> **INSTRUCTION**:
All of the data is to be copied word for word.

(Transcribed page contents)

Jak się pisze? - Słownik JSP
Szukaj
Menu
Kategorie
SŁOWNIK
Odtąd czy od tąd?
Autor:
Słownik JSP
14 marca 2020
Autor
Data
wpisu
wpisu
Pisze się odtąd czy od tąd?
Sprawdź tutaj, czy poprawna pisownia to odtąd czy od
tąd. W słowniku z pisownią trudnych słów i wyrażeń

> **THE COMPLETED TASK**:
Jak się pisze? - Słownik JSP
Szukaj
Menu
Kategorie
SŁOWNIK
Odtąd czy od tąd?
Autor:
Słownik JSP
14 marca 2020
Autor
Data
wpisu
wpisu
Pisze się odtąd czy od tąd?
Sprawdź tutaj, czy poprawna pisownia to odtąd czy od
tąd. W słowniku z pisownią trudnych słów i wyrażeń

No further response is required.